Predicting the future, even in broad brush strokes, is difficult. A visitor from the 19th Century would find today’s world like a strange city — they could watch the bustle around them and tell that it had its own coherent patterns, and many of these would rhyme with patterns they were familiar with (crops being harvested, children going to school, sports played for leisure, politics played for lives), but a lot would also be different (cars!), weird (video games!), or at times incomprehensible (blockchain!).
I think we stand in a similar position with respect to our own future. Moreover, I think that AI is going to automate a lot of things — and as a result changes are going to speed up. By the time my young children are grown up, I think the world may look pretty weird to the people of 2024.

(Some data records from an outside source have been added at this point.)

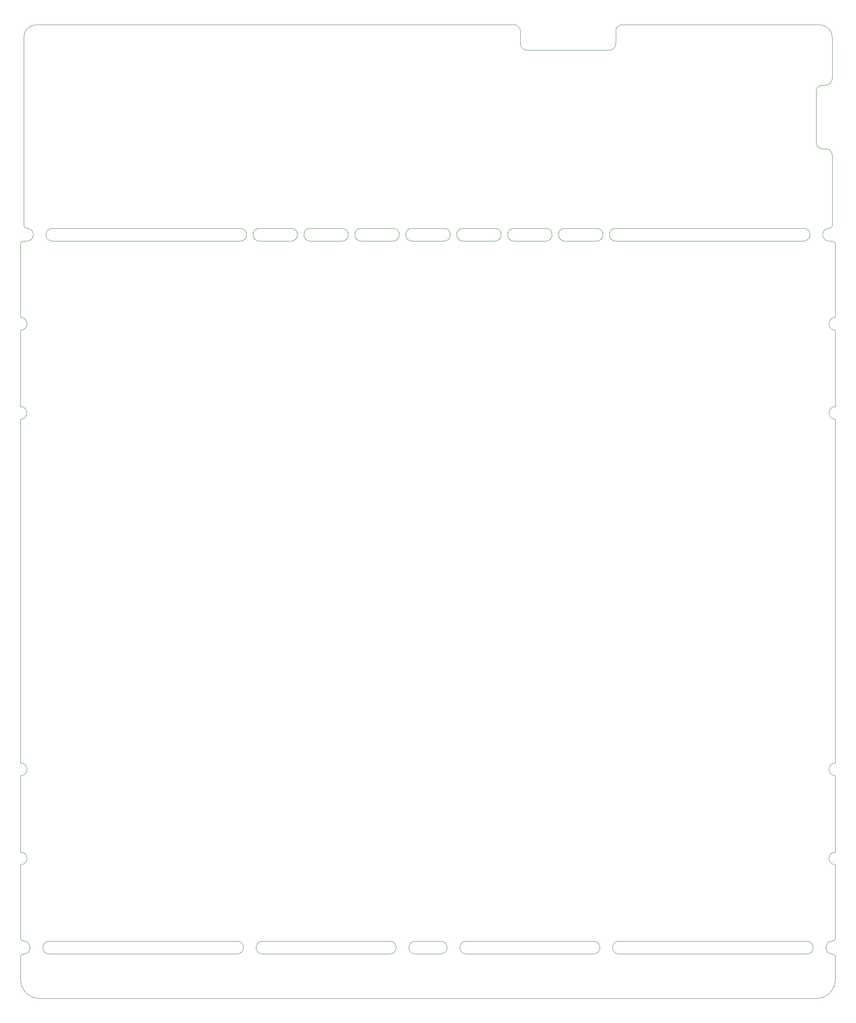
<source format=gm1>
G04 #@! TF.GenerationSoftware,KiCad,Pcbnew,5.0.0-rc2-unknown-d03e92a~65~ubuntu16.04.1*
G04 #@! TF.CreationDate,2018-06-02T21:30:31+05:30*
G04 #@! TF.ProjectId,ClockIOT,436C6F636B494F542E6B696361645F70,rev 1*
G04 #@! TF.SameCoordinates,PX2fd7508PY2fd7508*
G04 #@! TF.FileFunction,Profile,NP*
%FSLAX46Y46*%
G04 Gerber Fmt 4.6, Leading zero omitted, Abs format (unit mm)*
G04 Created by KiCad (PCBNEW 5.0.0-rc2-unknown-d03e92a~65~ubuntu16.04.1) date Sat Jun  2 21:30:31 2018*
%MOMM*%
%LPD*%
G01*
G04 APERTURE LIST*
%ADD10C,0.076200*%
G04 APERTURE END LIST*
D10*
X161925000Y-40640000D02*
G75*
G02X161290000Y-41275000I-635000J0D01*
G01*
X1270000Y-41275000D02*
G75*
G02X635000Y-40640000I0J635000D01*
G01*
X635000Y-40640000D02*
X635000Y-3175000D01*
X3175000Y-635000D02*
X98425000Y-635000D01*
X161925000Y-26670000D02*
X161925000Y-40640000D01*
X635000Y-3175000D02*
G75*
G02X3175000Y-635000I2540000J0D01*
G01*
X159385000Y-635000D02*
G75*
G02X161925000Y-3175000I0J-2540000D01*
G01*
X118745000Y-41275000D02*
X118745000Y-41275000D01*
X98425000Y-635000D02*
G75*
G02X99695000Y-1905000I0J-1270000D01*
G01*
X100965000Y-5715000D02*
G75*
G02X99695000Y-4445000I0J1270000D01*
G01*
X118745000Y-4445000D02*
G75*
G02X117475000Y-5715000I-1270000J0D01*
G01*
X118745000Y-1905000D02*
G75*
G02X120015000Y-635000I1270000J0D01*
G01*
X118745000Y-1905000D02*
X118745000Y-4445000D01*
X100965000Y-5715000D02*
X117475000Y-5715000D01*
X99695000Y-1905000D02*
X99695000Y-4445000D01*
X120015000Y-635000D02*
X159385000Y-635000D01*
X159385000Y-635000D02*
X159385000Y-635000D01*
X161925000Y-11430000D02*
G75*
G02X160655000Y-12700000I-1270000J0D01*
G01*
X160655000Y-25400000D02*
G75*
G02X161925000Y-26670000I0J-1270000D01*
G01*
X160020000Y-25400000D02*
G75*
G02X158750000Y-24130000I0J1270000D01*
G01*
X158750000Y-13970000D02*
G75*
G02X160020000Y-12700000I1270000J0D01*
G01*
X160655000Y-12700000D02*
X160020000Y-12700000D01*
X158750000Y-24130000D02*
X158750000Y-13970000D01*
X160655000Y-25400000D02*
X160020000Y-25400000D01*
X161925000Y-3175000D02*
X161925000Y-11430000D01*
X0Y-150495000D02*
X0Y-165735000D01*
X0Y-79375000D02*
X0Y-147955000D01*
X0Y-76835000D02*
G75*
G02X0Y-79375000I0J-1270000D01*
G01*
X0Y-147955000D02*
G75*
G02X0Y-150495000I0J-1270000D01*
G01*
X162560000Y-150495000D02*
X162560000Y-165735000D01*
X162560000Y-150495000D02*
G75*
G02X162560000Y-147955000I0J1270000D01*
G01*
X162560000Y-79375000D02*
X162560000Y-147955000D01*
X162560000Y-79375000D02*
G75*
G02X162560000Y-76835000I0J1270000D01*
G01*
X1270000Y-43815000D02*
X635000Y-43815000D01*
X161290000Y-43815000D02*
X161925000Y-43815000D01*
X83820000Y-186055000D02*
X78740000Y-186055000D01*
X43180000Y-183515000D02*
G75*
G02X43180000Y-186055000I0J-1270000D01*
G01*
X78740000Y-183515000D02*
X83820000Y-183515000D01*
X162560000Y-182880000D02*
G75*
G02X161925000Y-183515000I-635000J0D01*
G01*
X114300000Y-186055000D02*
X88900000Y-186055000D01*
X119380000Y-186055000D02*
X156845000Y-186055000D01*
X156845000Y-183515000D02*
G75*
G02X156845000Y-186055000I0J-1270000D01*
G01*
X0Y-186690000D02*
G75*
G02X635000Y-186055000I635000J0D01*
G01*
X48260000Y-186055000D02*
G75*
G02X48260000Y-183515000I0J1270000D01*
G01*
X5715000Y-186055000D02*
X43180000Y-186055000D01*
X5715000Y-186055000D02*
G75*
G02X5715000Y-183515000I0J1270000D01*
G01*
X119380000Y-186055000D02*
G75*
G02X119380000Y-183515000I0J1270000D01*
G01*
X635000Y-183515000D02*
G75*
G02X635000Y-186055000I0J-1270000D01*
G01*
X73660000Y-186055000D02*
X48260000Y-186055000D01*
X5715000Y-183515000D02*
X43180000Y-183515000D01*
X156845000Y-183515000D02*
X119380000Y-183515000D01*
X88900000Y-183515000D02*
X114300000Y-183515000D01*
X83820000Y-183515000D02*
G75*
G02X83820000Y-186055000I0J-1270000D01*
G01*
X78740000Y-186055000D02*
G75*
G02X78740000Y-183515000I0J1270000D01*
G01*
X73660000Y-183515000D02*
G75*
G02X73660000Y-186055000I0J-1270000D01*
G01*
X161925000Y-186055000D02*
G75*
G02X162560000Y-186690000I0J-635000D01*
G01*
X88900000Y-186055000D02*
G75*
G02X88900000Y-183515000I0J1270000D01*
G01*
X114300000Y-183515000D02*
G75*
G02X114300000Y-186055000I0J-1270000D01*
G01*
X161925000Y-186055000D02*
G75*
G02X161925000Y-183515000I0J1270000D01*
G01*
X635000Y-183515000D02*
G75*
G02X0Y-182880000I0J635000D01*
G01*
X48260000Y-183515000D02*
X73660000Y-183515000D01*
X156210000Y-41275000D02*
G75*
G02X156210000Y-43815000I0J-1270000D01*
G01*
X161290000Y-43815000D02*
G75*
G02X161290000Y-41275000I0J1270000D01*
G01*
X6350000Y-43815000D02*
G75*
G02X6350000Y-41275000I0J1270000D01*
G01*
X1270000Y-41275000D02*
G75*
G02X1270000Y-43815000I0J-1270000D01*
G01*
X53975000Y-43815000D02*
X47625000Y-43815000D01*
X47625000Y-41275000D02*
X53975000Y-41275000D01*
X64135000Y-43815000D02*
X57785000Y-43815000D01*
X57785000Y-41275000D02*
X64135000Y-41275000D01*
X74295000Y-43815000D02*
X67945000Y-43815000D01*
X67945000Y-41275000D02*
X74295000Y-41275000D01*
X84455000Y-43815000D02*
X78105000Y-43815000D01*
X78105000Y-41275000D02*
X84455000Y-41275000D01*
X94615000Y-43815000D02*
X88265000Y-43815000D01*
X88265000Y-41275000D02*
X94615000Y-41275000D01*
X98425000Y-43815000D02*
X104775000Y-43815000D01*
X104775000Y-41275000D02*
X98425000Y-41275000D01*
X114935000Y-43815000D02*
X108585000Y-43815000D01*
X108585000Y-41275000D02*
X114935000Y-41275000D01*
X161290000Y-43815000D02*
X161290000Y-43815000D01*
X118745000Y-43815000D02*
X156210000Y-43815000D01*
X118745000Y-41275000D02*
X118745000Y-41275000D01*
X156210000Y-41275000D02*
X118745000Y-41275000D01*
X161925000Y-43815000D02*
G75*
G02X162560000Y-44450000I0J-635000D01*
G01*
X118745000Y-43815000D02*
G75*
G02X118745000Y-41275000I0J1270000D01*
G01*
X114935000Y-41275000D02*
G75*
G02X114935000Y-43815000I0J-1270000D01*
G01*
X108585000Y-43815000D02*
G75*
G02X108585000Y-41275000I0J1270000D01*
G01*
X104775000Y-41275000D02*
G75*
G02X104775000Y-43815000I0J-1270000D01*
G01*
X98425000Y-43815000D02*
G75*
G02X98425000Y-41275000I0J1270000D01*
G01*
X94615000Y-41275000D02*
G75*
G02X94615000Y-43815000I0J-1270000D01*
G01*
X88265000Y-43815000D02*
G75*
G02X88265000Y-41275000I0J1270000D01*
G01*
X84455000Y-41275000D02*
G75*
G02X84455000Y-43815000I0J-1270000D01*
G01*
X78105000Y-43815000D02*
G75*
G02X78105000Y-41275000I0J1270000D01*
G01*
X74295000Y-41275000D02*
G75*
G02X74295000Y-43815000I0J-1270000D01*
G01*
X67945000Y-43815000D02*
G75*
G02X67945000Y-41275000I0J1270000D01*
G01*
X64135000Y-41275000D02*
G75*
G02X64135000Y-43815000I0J-1270000D01*
G01*
X57785000Y-43815000D02*
G75*
G02X57785000Y-41275000I0J1270000D01*
G01*
X53975000Y-41275000D02*
G75*
G02X53975000Y-43815000I0J-1270000D01*
G01*
X47625000Y-43815000D02*
G75*
G02X47625000Y-41275000I0J1270000D01*
G01*
X43815000Y-41275000D02*
G75*
G02X43815000Y-43815000I0J-1270000D01*
G01*
X6350000Y-43815000D02*
X43815000Y-43815000D01*
X6350000Y-41275000D02*
X43815000Y-41275000D01*
X0Y-44450000D02*
G75*
G02X635000Y-43815000I635000J0D01*
G01*
X3810000Y-194945000D02*
G75*
G02X0Y-191135000I0J3810000D01*
G01*
X162560000Y-191135000D02*
G75*
G02X158750000Y-194945000I-3810000J0D01*
G01*
X162560000Y-191135000D02*
X162560000Y-186690000D01*
X3810000Y-194945000D02*
X158750000Y-194945000D01*
X0Y-186690000D02*
X0Y-191135000D01*
X0Y-168275000D02*
X0Y-182880000D01*
X0Y-165735000D02*
X0Y-165735000D01*
X0Y-61595000D02*
X0Y-76835000D01*
X162560000Y-168275000D02*
X162560000Y-182880000D01*
X162560000Y-165735000D02*
X162560000Y-165735000D01*
X162560000Y-61595000D02*
X162560000Y-76835000D01*
X162560000Y-61595000D02*
G75*
G02X162560000Y-59055000I0J1270000D01*
G01*
X162560000Y-168275000D02*
G75*
G02X162560000Y-165735000I0J1270000D01*
G01*
X0Y-165735000D02*
G75*
G02X0Y-168275000I0J-1270000D01*
G01*
X0Y-59055000D02*
G75*
G02X0Y-61595000I0J-1270000D01*
G01*
X0Y-59055000D02*
X0Y-44450000D01*
X162560000Y-44450000D02*
X162560000Y-59055000D01*
M02*

</source>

I’m going to use this substack to try to make sense of the shapes of the possible strange cities we might go to — and draw this back to whether that means we should be having a word with the architects1, or otherwise taking some action in the short-term. I’m going to be focused on the middle-futures, where AI is transforming the world but humans still have a lot of meaningful power, rather than thinking about anything like end-states, or times which are so unrecognizable that I can’t meaningfully speak about them.
My reasoning will be a mix of the analytic and the holistic. Through all of this, my drives are to explore, to understand, and to inform. I’ll err towards presenting models which are a little more firm and confident than I really believe, because I think being concrete makes it easier to get value from the models (and also to notice when they’re wrong and build new ones to supersede them). But if you ever think my pictures are missing things, I’d love to hear about them.
i.e. us; although we’re not always conscious of that.